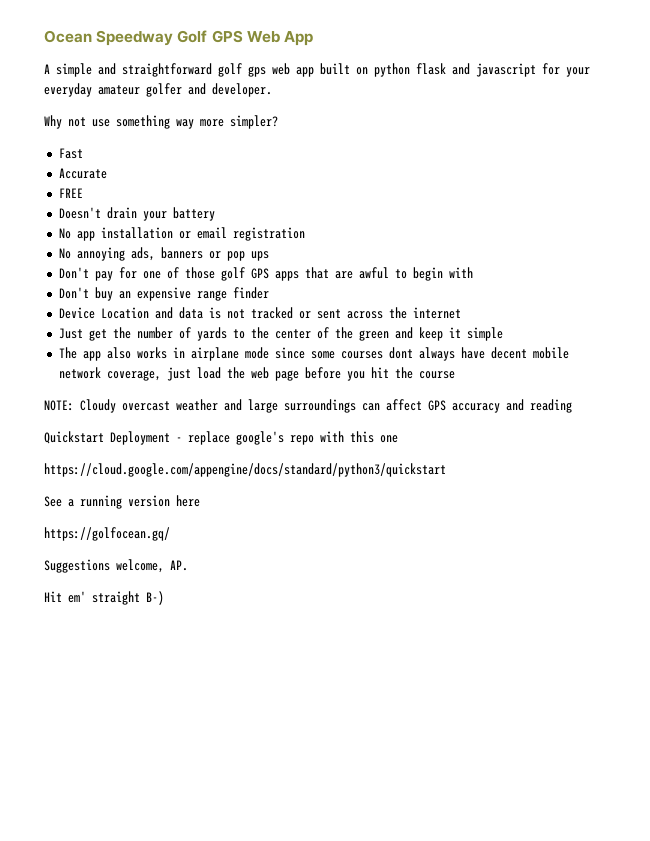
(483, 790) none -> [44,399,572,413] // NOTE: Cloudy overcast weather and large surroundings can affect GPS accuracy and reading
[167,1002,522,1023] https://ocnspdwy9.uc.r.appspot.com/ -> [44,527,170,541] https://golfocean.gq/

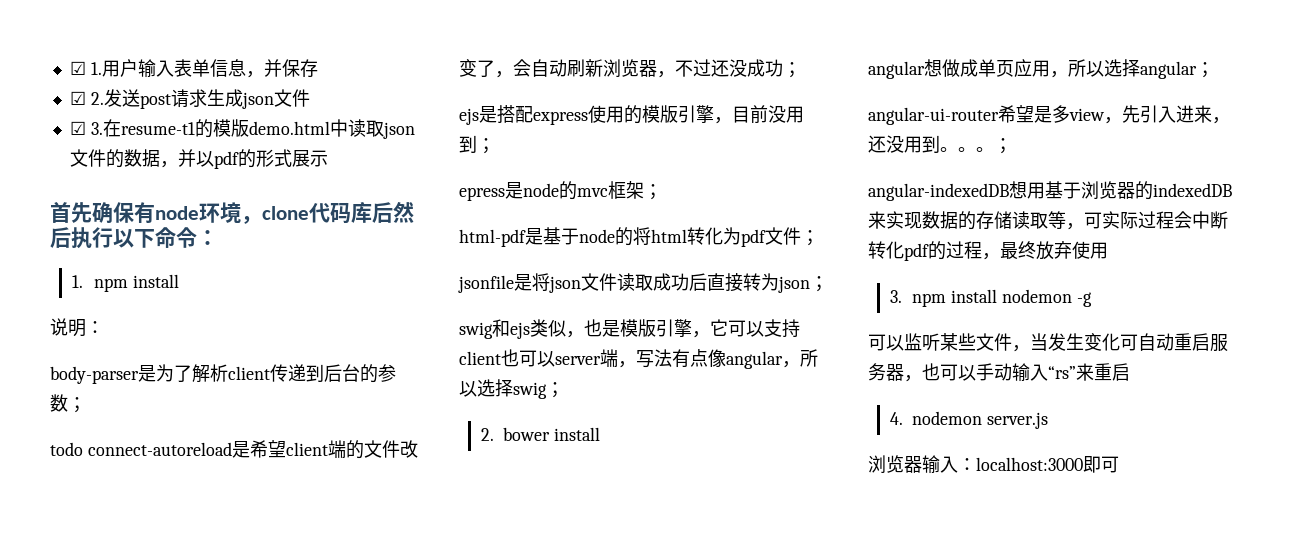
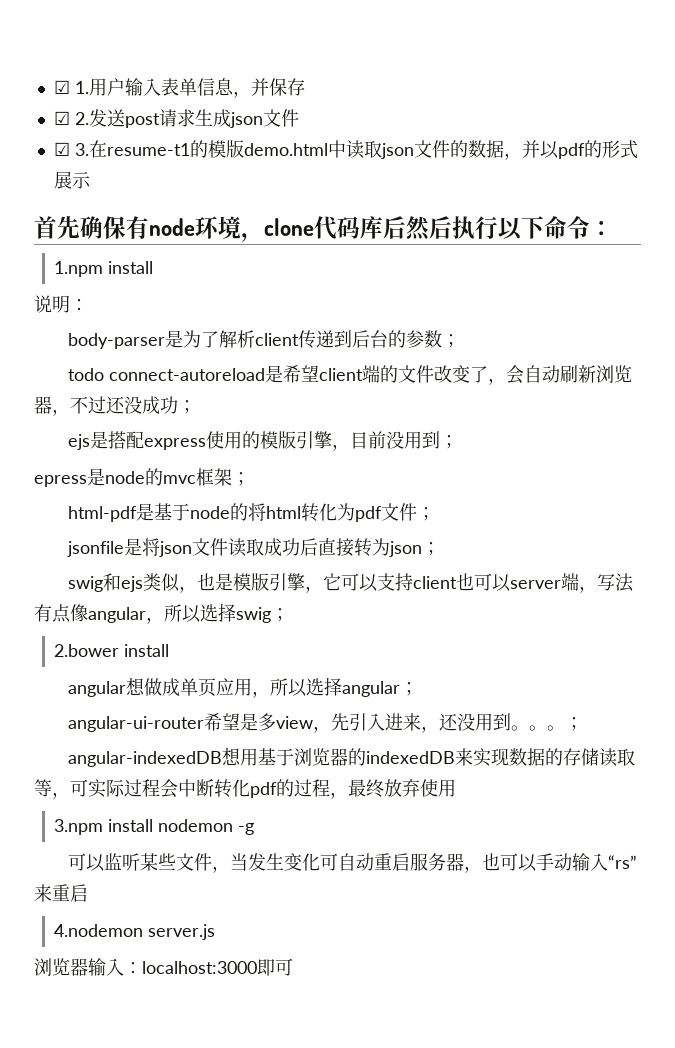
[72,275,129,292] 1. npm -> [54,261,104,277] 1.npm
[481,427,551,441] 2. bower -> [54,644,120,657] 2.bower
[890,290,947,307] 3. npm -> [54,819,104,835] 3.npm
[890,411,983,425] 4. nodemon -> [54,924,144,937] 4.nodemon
========================================================================
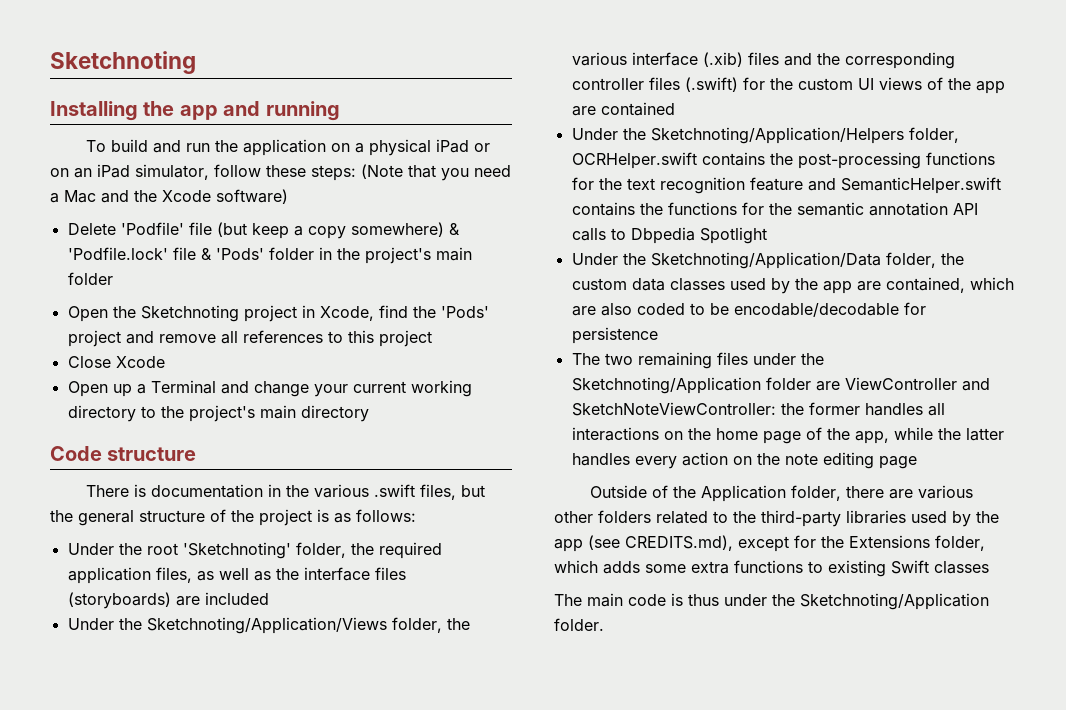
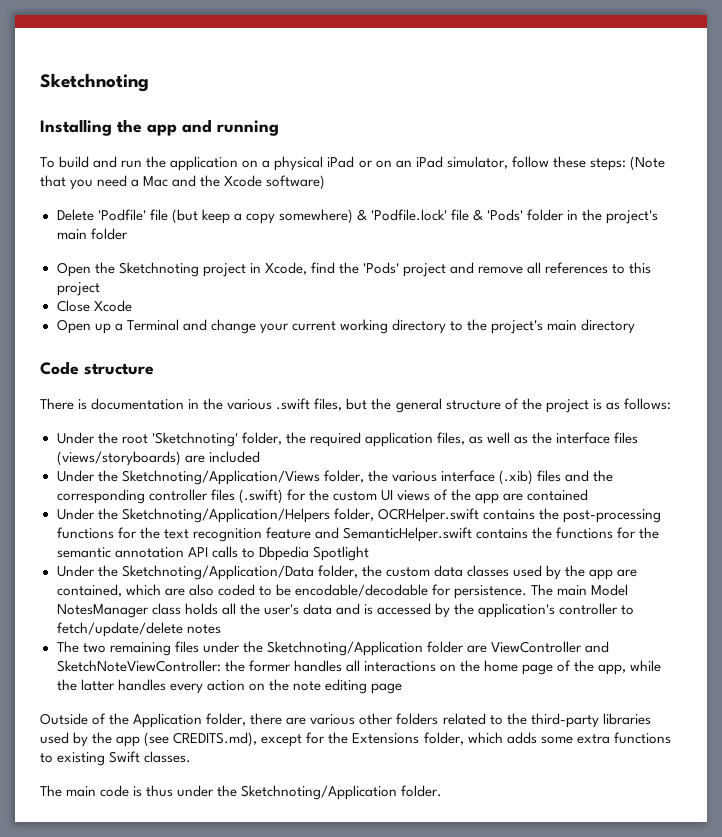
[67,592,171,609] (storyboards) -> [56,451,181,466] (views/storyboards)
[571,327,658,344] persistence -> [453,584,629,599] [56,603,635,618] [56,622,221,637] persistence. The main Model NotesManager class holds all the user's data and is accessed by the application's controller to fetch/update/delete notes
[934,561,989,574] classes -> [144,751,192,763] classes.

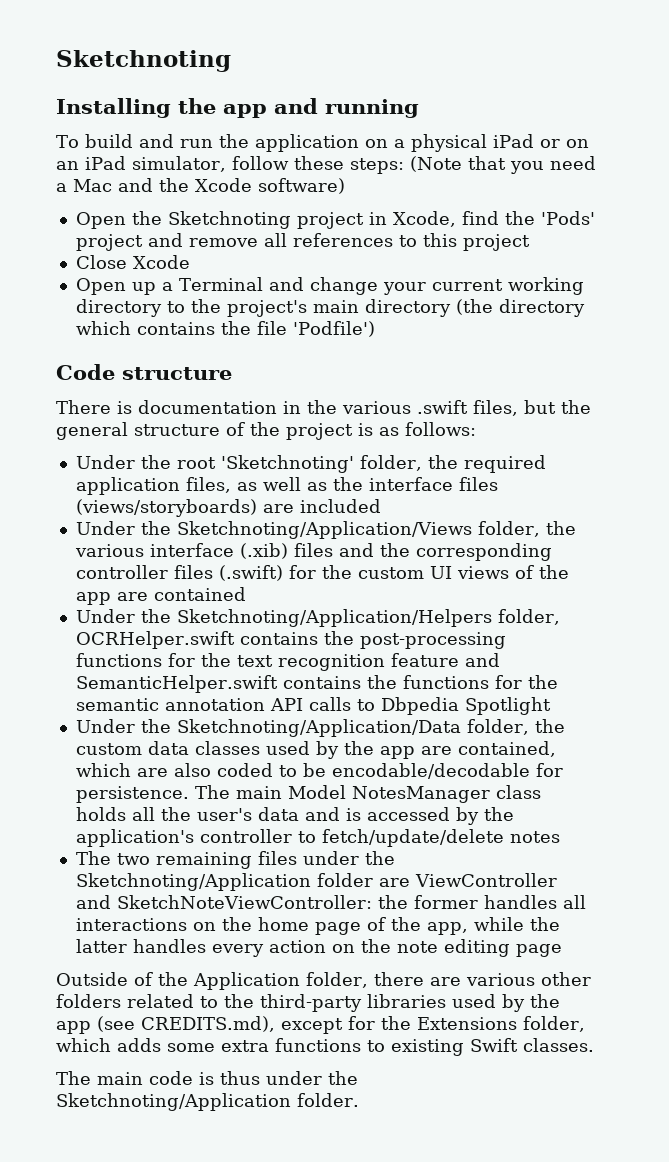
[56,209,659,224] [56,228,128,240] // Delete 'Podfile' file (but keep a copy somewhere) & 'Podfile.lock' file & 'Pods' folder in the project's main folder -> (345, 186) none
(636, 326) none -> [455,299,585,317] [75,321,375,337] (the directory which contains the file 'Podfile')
========================================================================
## WORK REQUIRED
Return each line from the data where the string "file" can be found.

## EXERCISE OUTPUT
[56,209,659,224] [56,228,128,240] // Delete 'Podfile' file (but keep a copy somewhere) & 'Podfile.lock' file & 'Pods' folder in the project's main folder -> (345, 186) none
(636, 326) none -> [455,299,585,317] [75,321,375,337] (the directory which contains the file 'Podfile')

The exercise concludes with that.